Copy each entry below verbatim. Skip the pictures.

Start of Data records

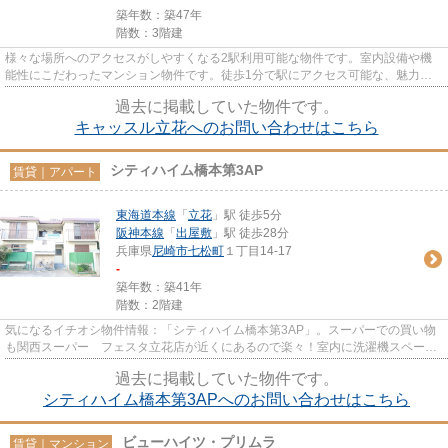
築年数：築47年
階数：3階建
様々な場所へのアクセスがしやすくなる2駅利用可能な物件です。室内設備や機
能性にこだわったマンション物件です。徒歩1分で駅にアクセス可能な、魅力的
な駅近物件です。さくらネクス...
過去に掲載していた物件です。
キャッスル立花へのお問い合わせはこちら
シティハイム橋本第3AP
賃貸｜アパート
東海道本線
「
立花
」駅 徒歩5分
阪神本線
「
出屋敷
」駅 徒歩28分
兵庫県
尼崎市
七松町
１丁目14-17
-
築年数：築41年
階数：2階建
気になるイチオシ物件情報：「シティハイム橋本第3AP」。スーパーでの買い物
も関西スーパー フェスタ立花店が近くにあるので楽々！室内に洗濯機スペース
あり♪敷地内に駐車スペースの...
過去に掲載していた物件です。
シティハイム橋本第3APへのお問い合わせはこちら
ビューハイツ・プリムラ
賃貸｜マンション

End of Data records

_Problem solution_:
築年数：築47年
階数：3階建
様々な場所へのアクセスがしやすくなる2駅利用可能な物件です。室内設備や機
能性にこだわったマンション物件です。徒歩1分で駅にアクセス可能な、魅力的
な駅近物件です。さくらネクス...
過去に掲載していた物件です。
キャッスル立花へのお問い合わせはこちら
シティハイム橋本第3AP
賃貸｜アパート
東海道本線
「
立花
」駅 徒歩5分
阪神本線
「
出屋敷
」駅 徒歩28分
兵庫県
尼崎市
七松町
１丁目14-17
-
築年数：築41年
階数：2階建
気になるイチオシ物件情報：「シティハイム橋本第3AP」。スーパーでの買い物
も関西スーパー フェスタ立花店が近くにあるので楽々！室内に洗濯機スペース
あり♪敷地内に駐車スペースの...
過去に掲載していた物件です。
シティハイム橋本第3APへのお問い合わせはこちら
ビューハイツ・プリムラ
賃貸｜マンション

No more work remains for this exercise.